> Entries taken from a collection
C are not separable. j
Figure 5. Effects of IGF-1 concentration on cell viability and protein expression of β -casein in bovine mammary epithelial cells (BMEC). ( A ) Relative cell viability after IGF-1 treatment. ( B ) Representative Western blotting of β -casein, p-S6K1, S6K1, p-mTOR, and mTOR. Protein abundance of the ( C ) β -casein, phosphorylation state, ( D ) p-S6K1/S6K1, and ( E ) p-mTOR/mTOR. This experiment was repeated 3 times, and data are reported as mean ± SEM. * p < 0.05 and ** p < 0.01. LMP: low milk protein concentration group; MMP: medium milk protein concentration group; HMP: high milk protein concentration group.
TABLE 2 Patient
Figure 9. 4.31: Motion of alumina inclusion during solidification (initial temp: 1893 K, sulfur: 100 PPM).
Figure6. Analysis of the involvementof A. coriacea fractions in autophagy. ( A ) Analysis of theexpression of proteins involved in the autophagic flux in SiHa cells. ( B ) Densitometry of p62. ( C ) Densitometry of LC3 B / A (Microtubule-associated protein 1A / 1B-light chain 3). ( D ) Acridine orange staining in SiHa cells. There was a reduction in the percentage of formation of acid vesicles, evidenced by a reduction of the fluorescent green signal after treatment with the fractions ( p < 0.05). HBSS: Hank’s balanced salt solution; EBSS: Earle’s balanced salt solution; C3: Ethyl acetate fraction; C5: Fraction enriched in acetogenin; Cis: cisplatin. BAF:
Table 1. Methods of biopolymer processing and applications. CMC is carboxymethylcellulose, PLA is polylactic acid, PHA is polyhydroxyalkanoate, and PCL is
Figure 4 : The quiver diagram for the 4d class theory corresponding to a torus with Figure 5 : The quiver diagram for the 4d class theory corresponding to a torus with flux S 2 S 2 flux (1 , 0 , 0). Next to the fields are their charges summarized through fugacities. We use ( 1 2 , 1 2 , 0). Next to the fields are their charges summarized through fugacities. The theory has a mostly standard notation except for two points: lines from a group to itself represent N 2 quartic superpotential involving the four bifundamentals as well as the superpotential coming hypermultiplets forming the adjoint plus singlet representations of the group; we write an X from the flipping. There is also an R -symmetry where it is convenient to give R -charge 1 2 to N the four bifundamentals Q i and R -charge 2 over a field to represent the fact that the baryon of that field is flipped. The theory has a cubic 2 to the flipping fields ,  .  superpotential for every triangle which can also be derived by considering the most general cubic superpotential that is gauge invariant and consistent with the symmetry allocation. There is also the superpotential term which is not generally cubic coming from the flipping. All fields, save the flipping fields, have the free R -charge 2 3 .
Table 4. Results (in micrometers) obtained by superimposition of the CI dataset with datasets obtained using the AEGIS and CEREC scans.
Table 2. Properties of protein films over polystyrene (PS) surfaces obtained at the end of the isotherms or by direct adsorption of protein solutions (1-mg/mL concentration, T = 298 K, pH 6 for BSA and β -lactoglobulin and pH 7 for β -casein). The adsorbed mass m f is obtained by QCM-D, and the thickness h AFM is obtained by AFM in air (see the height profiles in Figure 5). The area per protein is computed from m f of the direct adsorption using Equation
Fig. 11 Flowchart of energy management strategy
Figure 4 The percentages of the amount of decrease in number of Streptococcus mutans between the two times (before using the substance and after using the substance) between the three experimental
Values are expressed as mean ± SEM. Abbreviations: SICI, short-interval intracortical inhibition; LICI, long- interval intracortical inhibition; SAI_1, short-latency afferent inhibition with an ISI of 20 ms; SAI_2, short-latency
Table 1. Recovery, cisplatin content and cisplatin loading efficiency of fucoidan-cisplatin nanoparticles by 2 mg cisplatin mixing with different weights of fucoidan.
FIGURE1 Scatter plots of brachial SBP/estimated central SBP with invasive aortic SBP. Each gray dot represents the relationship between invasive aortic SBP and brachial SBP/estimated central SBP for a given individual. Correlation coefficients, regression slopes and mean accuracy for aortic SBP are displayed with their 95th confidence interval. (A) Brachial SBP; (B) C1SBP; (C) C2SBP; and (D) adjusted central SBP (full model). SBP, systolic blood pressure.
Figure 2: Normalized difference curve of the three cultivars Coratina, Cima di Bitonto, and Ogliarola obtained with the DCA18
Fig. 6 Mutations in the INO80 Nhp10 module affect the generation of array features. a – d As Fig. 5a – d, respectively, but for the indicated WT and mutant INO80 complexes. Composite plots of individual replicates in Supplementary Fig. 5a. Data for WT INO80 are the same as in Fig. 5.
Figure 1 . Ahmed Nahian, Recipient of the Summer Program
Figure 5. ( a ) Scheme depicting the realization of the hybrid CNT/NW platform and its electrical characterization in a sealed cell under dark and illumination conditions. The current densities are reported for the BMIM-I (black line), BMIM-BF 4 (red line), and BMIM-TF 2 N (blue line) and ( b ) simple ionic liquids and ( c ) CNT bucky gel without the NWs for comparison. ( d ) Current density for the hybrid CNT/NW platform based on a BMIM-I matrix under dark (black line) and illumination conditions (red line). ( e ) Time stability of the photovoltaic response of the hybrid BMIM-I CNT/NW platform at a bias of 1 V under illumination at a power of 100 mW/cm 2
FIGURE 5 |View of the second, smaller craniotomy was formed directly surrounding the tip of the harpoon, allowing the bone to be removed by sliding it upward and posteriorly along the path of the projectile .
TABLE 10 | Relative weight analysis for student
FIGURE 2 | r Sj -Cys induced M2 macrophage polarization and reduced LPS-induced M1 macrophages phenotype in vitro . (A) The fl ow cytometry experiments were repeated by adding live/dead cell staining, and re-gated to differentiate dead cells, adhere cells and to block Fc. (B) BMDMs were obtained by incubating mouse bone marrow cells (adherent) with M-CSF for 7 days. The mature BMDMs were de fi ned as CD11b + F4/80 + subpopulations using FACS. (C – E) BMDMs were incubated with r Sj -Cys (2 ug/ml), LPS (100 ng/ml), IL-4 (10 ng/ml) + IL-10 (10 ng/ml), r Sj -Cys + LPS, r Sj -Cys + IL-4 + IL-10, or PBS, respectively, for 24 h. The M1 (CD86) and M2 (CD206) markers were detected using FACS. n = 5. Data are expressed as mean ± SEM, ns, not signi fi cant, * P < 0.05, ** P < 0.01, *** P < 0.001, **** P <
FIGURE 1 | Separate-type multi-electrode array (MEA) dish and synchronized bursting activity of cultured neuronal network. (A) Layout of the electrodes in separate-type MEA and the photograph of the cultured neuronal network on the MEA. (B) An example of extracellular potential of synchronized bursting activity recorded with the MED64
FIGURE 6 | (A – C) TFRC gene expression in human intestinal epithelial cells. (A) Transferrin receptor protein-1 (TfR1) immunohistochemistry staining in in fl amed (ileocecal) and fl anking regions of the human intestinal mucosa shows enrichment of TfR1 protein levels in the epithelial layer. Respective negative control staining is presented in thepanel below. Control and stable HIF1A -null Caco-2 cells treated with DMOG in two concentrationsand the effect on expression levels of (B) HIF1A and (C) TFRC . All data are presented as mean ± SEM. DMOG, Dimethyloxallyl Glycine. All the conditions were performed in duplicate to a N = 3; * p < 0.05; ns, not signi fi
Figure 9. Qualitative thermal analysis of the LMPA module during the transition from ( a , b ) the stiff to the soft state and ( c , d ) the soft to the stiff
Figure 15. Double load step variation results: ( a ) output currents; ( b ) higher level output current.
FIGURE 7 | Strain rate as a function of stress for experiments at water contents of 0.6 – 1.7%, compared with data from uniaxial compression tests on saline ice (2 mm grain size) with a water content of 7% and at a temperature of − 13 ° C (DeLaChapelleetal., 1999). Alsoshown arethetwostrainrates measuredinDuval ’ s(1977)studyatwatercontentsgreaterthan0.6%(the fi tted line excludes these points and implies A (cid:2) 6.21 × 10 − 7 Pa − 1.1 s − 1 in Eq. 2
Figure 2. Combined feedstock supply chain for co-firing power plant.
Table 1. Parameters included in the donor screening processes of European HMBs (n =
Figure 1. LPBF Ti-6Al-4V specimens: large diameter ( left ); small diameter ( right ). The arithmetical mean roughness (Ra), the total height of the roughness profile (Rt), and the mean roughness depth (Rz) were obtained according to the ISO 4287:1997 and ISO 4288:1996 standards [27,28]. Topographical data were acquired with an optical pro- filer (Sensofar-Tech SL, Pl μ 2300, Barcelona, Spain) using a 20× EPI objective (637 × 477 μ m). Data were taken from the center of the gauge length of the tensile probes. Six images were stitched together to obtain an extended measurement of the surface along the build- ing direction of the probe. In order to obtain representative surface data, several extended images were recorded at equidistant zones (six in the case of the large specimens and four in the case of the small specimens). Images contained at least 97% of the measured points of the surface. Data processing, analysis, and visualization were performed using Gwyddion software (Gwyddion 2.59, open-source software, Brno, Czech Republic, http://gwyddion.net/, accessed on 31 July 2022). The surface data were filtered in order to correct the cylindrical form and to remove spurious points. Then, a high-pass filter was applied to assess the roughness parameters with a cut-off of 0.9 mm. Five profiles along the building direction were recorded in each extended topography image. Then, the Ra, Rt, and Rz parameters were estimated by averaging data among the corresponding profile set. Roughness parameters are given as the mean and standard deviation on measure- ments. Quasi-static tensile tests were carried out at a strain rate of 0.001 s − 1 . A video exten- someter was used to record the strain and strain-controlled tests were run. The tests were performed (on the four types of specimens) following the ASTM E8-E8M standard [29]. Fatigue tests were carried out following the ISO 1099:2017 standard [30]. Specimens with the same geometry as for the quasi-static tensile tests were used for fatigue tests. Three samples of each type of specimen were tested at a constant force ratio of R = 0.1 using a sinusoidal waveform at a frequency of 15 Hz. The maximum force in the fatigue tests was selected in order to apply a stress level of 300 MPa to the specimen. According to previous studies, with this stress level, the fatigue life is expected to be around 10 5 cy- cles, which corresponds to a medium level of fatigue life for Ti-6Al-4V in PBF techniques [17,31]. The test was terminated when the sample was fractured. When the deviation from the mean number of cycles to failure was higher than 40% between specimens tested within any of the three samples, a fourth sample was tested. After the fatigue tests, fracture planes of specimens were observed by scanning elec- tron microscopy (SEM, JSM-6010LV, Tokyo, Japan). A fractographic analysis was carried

> TASK DIRECTIONS
Print, from the entries above, the line with "Fig. 11 Flowchart", the line with "Values are expressed" and all lines between them, exactly and with nothing else.

> FINAL ANSWER
Fig. 11 Flowchart of energy management strategy
Figure 4 The percentages of the amount of decrease in number of Streptococcus mutans between the two times (before using the substance and after using the substance) between the three experimental
Values are expressed as mean ± SEM. Abbreviations: SICI, short-interval intracortical inhibition; LICI, long- interval intracortical inhibition; SAI_1, short-latency afferent inhibition with an ISI of 20 ms; SAI_2, short-latency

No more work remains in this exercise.